Present every line of the records below as a numbered list, one line per item, with blank lines dropped.
━━ SOURCE DATA ━━
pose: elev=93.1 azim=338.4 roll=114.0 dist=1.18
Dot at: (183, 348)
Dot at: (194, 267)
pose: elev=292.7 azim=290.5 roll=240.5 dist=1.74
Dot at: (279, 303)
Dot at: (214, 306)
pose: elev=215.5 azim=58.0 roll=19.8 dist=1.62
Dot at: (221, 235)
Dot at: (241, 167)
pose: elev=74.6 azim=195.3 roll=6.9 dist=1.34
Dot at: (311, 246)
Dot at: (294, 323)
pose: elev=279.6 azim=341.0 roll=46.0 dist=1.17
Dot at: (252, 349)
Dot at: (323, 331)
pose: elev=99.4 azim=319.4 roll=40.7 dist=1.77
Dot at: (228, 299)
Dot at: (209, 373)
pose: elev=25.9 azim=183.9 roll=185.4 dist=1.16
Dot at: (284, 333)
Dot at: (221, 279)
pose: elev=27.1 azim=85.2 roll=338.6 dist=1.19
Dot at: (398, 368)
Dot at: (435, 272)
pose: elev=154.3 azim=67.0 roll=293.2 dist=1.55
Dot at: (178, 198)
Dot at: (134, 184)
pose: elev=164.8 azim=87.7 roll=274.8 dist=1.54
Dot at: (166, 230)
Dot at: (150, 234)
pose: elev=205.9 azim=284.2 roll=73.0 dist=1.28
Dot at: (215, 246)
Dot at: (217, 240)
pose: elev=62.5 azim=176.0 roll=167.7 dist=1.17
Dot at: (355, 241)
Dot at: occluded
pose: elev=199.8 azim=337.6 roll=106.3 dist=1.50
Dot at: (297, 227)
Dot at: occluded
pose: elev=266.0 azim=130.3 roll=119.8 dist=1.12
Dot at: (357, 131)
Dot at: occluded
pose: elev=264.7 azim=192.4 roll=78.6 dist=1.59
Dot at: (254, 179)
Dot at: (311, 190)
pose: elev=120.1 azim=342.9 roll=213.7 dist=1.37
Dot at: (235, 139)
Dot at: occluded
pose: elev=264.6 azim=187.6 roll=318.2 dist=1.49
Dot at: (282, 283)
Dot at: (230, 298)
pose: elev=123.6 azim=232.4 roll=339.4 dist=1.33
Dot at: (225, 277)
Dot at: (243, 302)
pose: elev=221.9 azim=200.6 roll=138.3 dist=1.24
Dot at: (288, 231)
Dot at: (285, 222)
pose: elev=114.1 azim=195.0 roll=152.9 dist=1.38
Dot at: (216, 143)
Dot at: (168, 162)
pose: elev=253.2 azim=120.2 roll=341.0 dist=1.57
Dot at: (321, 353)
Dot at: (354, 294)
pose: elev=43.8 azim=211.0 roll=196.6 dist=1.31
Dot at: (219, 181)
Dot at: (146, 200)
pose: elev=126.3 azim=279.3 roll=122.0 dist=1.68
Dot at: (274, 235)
━━━
*WORKED SOLUTION*
1. pose: elev=93.1 azim=338.4 roll=114.0 dist=1.18
2. Dot at: (183, 348)
3. Dot at: (194, 267)
4. pose: elev=292.7 azim=290.5 roll=240.5 dist=1.74
5. Dot at: (279, 303)
6. Dot at: (214, 306)
7. pose: elev=215.5 azim=58.0 roll=19.8 dist=1.62
8. Dot at: (221, 235)
9. Dot at: (241, 167)
10. pose: elev=74.6 azim=195.3 roll=6.9 dist=1.34
11. Dot at: (311, 246)
12. Dot at: (294, 323)
13. pose: elev=279.6 azim=341.0 roll=46.0 dist=1.17
14. Dot at: (252, 349)
15. Dot at: (323, 331)
16. pose: elev=99.4 azim=319.4 roll=40.7 dist=1.77
17. Dot at: (228, 299)
18. Dot at: (209, 373)
19. pose: elev=25.9 azim=183.9 roll=185.4 dist=1.16
20. Dot at: (284, 333)
21. Dot at: (221, 279)
22. pose: elev=27.1 azim=85.2 roll=338.6 dist=1.19
23. Dot at: (398, 368)
24. Dot at: (435, 272)
25. pose: elev=154.3 azim=67.0 roll=293.2 dist=1.55
26. Dot at: (178, 198)
27. Dot at: (134, 184)
28. pose: elev=164.8 azim=87.7 roll=274.8 dist=1.54
29. Dot at: (166, 230)
30. Dot at: (150, 234)
31. pose: elev=205.9 azim=284.2 roll=73.0 dist=1.28
32. Dot at: (215, 246)
33. Dot at: (217, 240)
34. pose: elev=62.5 azim=176.0 roll=167.7 dist=1.17
35. Dot at: (355, 241)
36. Dot at: occluded
37. pose: elev=199.8 azim=337.6 roll=106.3 dist=1.50
38. Dot at: (297, 227)
39. Dot at: occluded
40. pose: elev=266.0 azim=130.3 roll=119.8 dist=1.12
41. Dot at: (357, 131)
42. Dot at: occluded
43. pose: elev=264.7 azim=192.4 roll=78.6 dist=1.59
44. Dot at: (254, 179)
45. Dot at: (311, 190)
46. pose: elev=120.1 azim=342.9 roll=213.7 dist=1.37
47. Dot at: (235, 139)
48. Dot at: occluded
49. pose: elev=264.6 azim=187.6 roll=318.2 dist=1.49
50. Dot at: (282, 283)
51. Dot at: (230, 298)
52. pose: elev=123.6 azim=232.4 roll=339.4 dist=1.33
53. Dot at: (225, 277)
54. Dot at: (243, 302)
55. pose: elev=221.9 azim=200.6 roll=138.3 dist=1.24
56. Dot at: (288, 231)
57. Dot at: (285, 222)
58. pose: elev=114.1 azim=195.0 roll=152.9 dist=1.38
59. Dot at: (216, 143)
60. Dot at: (168, 162)
61. pose: elev=253.2 azim=120.2 roll=341.0 dist=1.57
62. Dot at: (321, 353)
63. Dot at: (354, 294)
64. pose: elev=43.8 azim=211.0 roll=196.6 dist=1.31
65. Dot at: (219, 181)
66. Dot at: (146, 200)
67. pose: elev=126.3 azim=279.3 roll=122.0 dist=1.68
68. Dot at: (274, 235)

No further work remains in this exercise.